L’hégémonie

L’hégémonie, une notion souvent floue et mal interprété, prend assise sur la puissance, à la fois matérielle et immatérielle.

Mais, clairement, elle se distingue du pouvoir de coercition, de la force et de l’injonction.

Elle est une domination indirecte,«douce», supportable et acceptée.

Elle procède de trois sources principales:

  1. le pouvoir d’influence et d’attraction (soft power de Nye). Reposant sur la séduction des valeurs de la société dominante (américaine au vingtième siècle), cette modalité de l’hégémonie est comme mécanique.
    Le prestige de la puissance dominante encourage, en effet,le mimétisme (Gilpin).
    Ce phénomène est à l’origine de l’«américanisation» de la civilisation occidentale.
  2. le pouvoir structurel (Nye, Cox, Gill, Strange) passe par l’instrumentalisation des Organisations Internationales Gouvernementales (OIG) créées à l’initiative de la puissance hégémonique (américaine), par le contrôle des marchés internationaux, par la fixation des règles du jeu international (les «régimes internationaux»), par la détention de la monnaie internationale (le Dollar). Cette forme du pouvoir a l’avantage de limiter les engagements extérieurs de l’hégémon et d’économiser ses ressources. Son acceptation par les autres dure tant qu’il profite à tous les partenaires (c’est en cela que l’on parle d’hégémon bienveillant au sujet des Etats-Unis pendant la période de prospérité du Vingtième siècle)ou tant qu’ils sont obligés de s’y résigner.
  3. le pouvoir d’inculcation ou d’endoctrinement (Lukes) consiste, par le biais du contrôle de l’information, des médias, ou des processus de socialisation école),à «gagner le cœur et l’esprit» des autres. Il use de la propagande et plus subtilement de toutes les«machineries conceptuelles» (Berger et Luckmann) destinées à légitimer un ordre, à dénoncer les «hérétiques» et à inhiber les concurrents ou les adversaires potentiels. En somme, il y a hégémonie quand une puissance (ou un acteur interne) est en mesure d’imposer sa volonté aux autres, de les entraîner là où elle veut, grâce à son pouvoir de persuasion et de séduction plutôt que de coercition.

Cette définition synthétique de l’hégémonie permet de mettre en exergue deux enjeux contemporains essentiels.

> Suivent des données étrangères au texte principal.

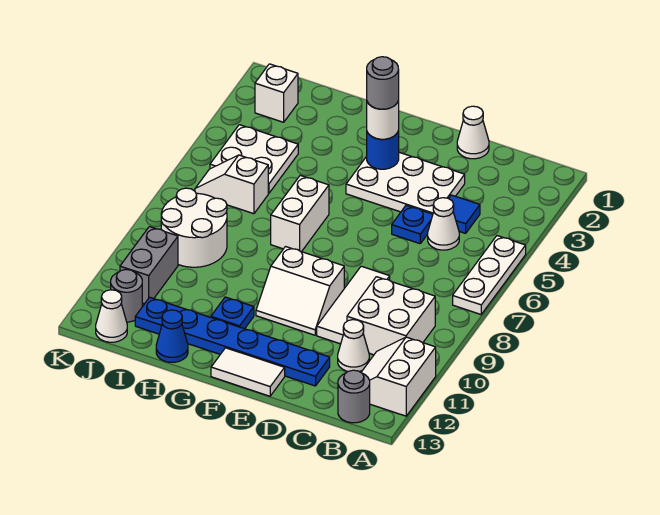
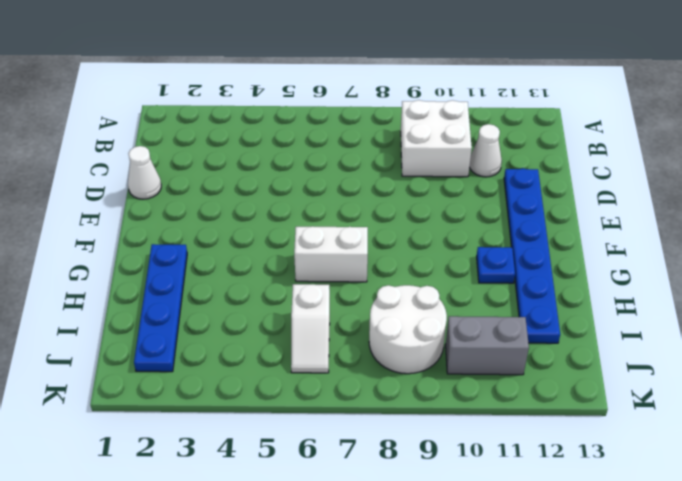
blue plate G2:J2 level 1 -> white brick J2 level 1
none -> white plate A5:A7 level 1
none -> white slope A11:B12 level 1 top A
none -> grey round brick B13 level 1

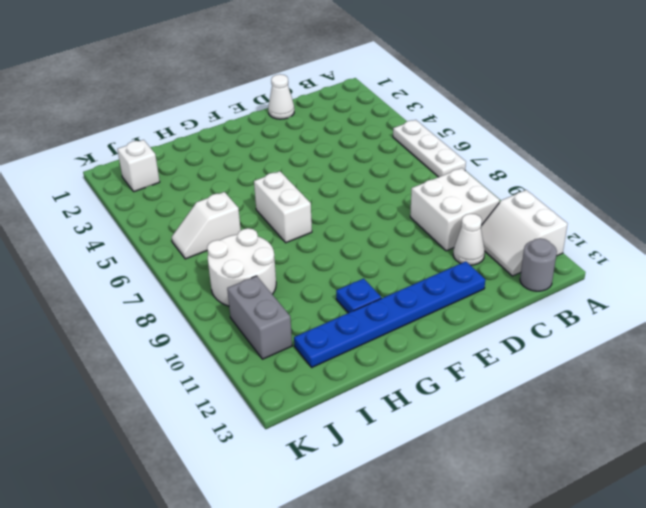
none -> blue tile C4 level 1
none -> white cone C5 level 1
none -> white plate D3:F4 level 1

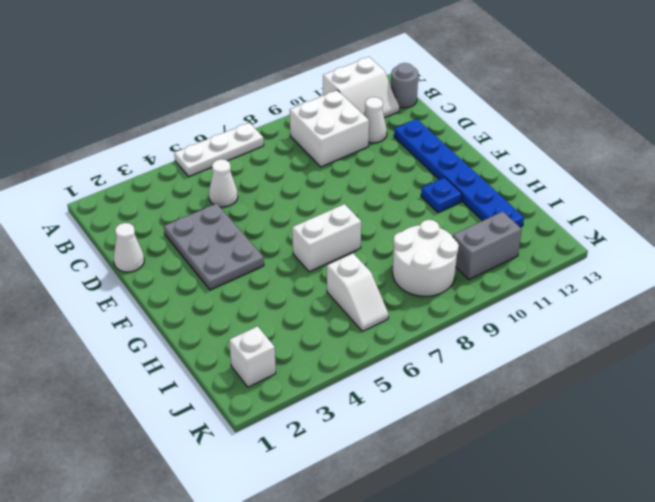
grey plate D3:F4 level 1 -> white plate D3:F4 level 1
none -> blue tile C4 level 1
none -> blue plate D5 level 1
none -> white tile D8:D10 level 1

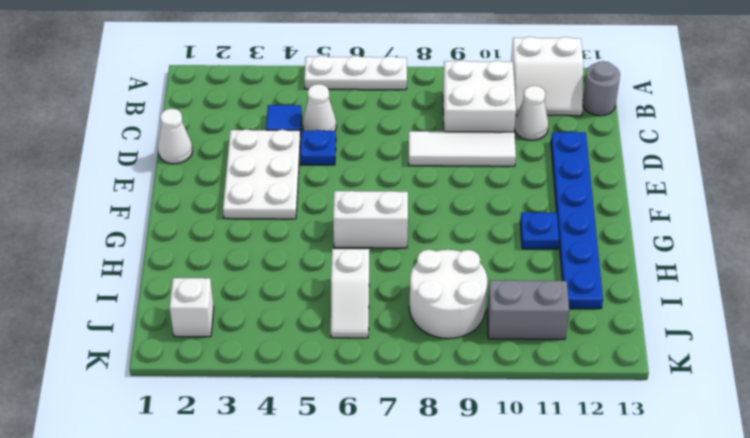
none -> white slope E9:F10 level 1 top 9
none -> white tile E13:F13 level 1
none -> blue cone H13 level 1

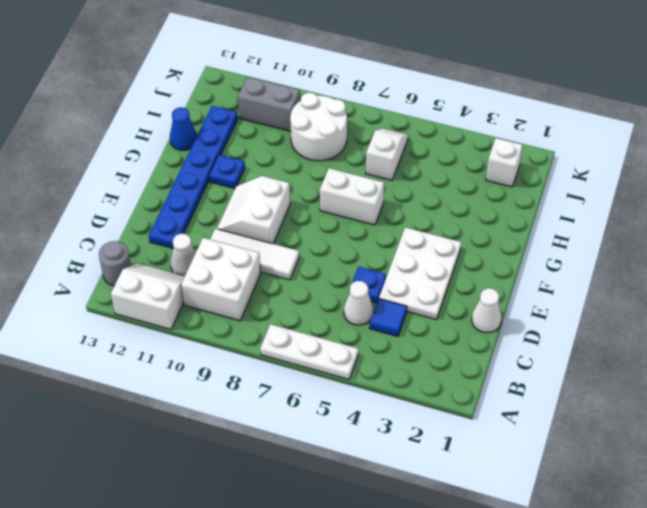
none -> white tile E13:F13 level 1
none -> white plate I4:J5 level 1
none -> grey round brick J12 level 1

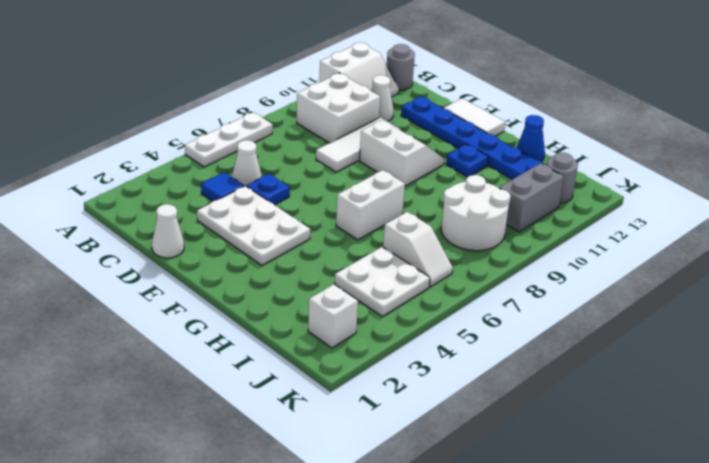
none -> white cone J13 level 1
none -> blue round brick F3 level 2
none -> white round brick F3 level 3

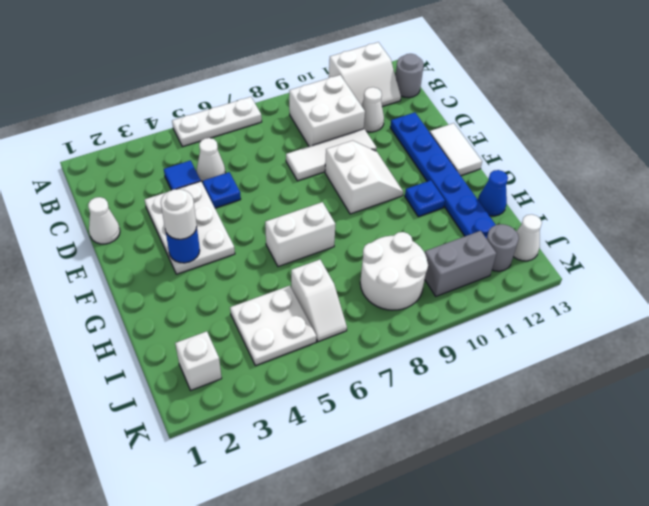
none -> grey round brick F3 level 4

Le premier enjeu est celui de la lutte pour l’hégémonie communicationnelle qui caractérise toutes les sociétés occidentales où le pouvoir médiatique est devenu presque prépondérant. Elle oppose de plus en plus ouvertement les grands médias officiels, quelques fois entre eux, aux réseaux sociaux profondément divisés. Car dans ces sociétés où la connaissance, quoiqu’on en dise, recule, l’objectif des différents acteurs est d’imposer leurs propres versions des faits sociaux, ou des normes sociales (en particulier quand il s’agit de minorités), et leurs interprétations de ce que l’on appelle l’information.

Le second enjeu se situe au niveau international. En effet, depuis la montée en puissance de la Chine, et de l’Asie en général, et depuis la réaffirmation de l’Islam comme force politique incarnée par des mouvements transnationaux ou par des Etats postulants à son leadership, l’Occident n’est plus hégémonique comme il l’a été.

Au-delà des différends territoriaux et des compétitions économiques toujours présents, la vie internationale est caractérisée désormais par la lutte pour l’hégémonie entre trois pôles civilisationnels, entre des puissances porteuses de conceptions différentes ou opposées du monde et de la société, avec chacune ses intérêts bien spécifiques.

• Sur les auteurs référencés ici, voir G. Dussouy, Traité de relations internationales. Tomes 2 et3, L’Harmattan, Paris, 2007 et 2009.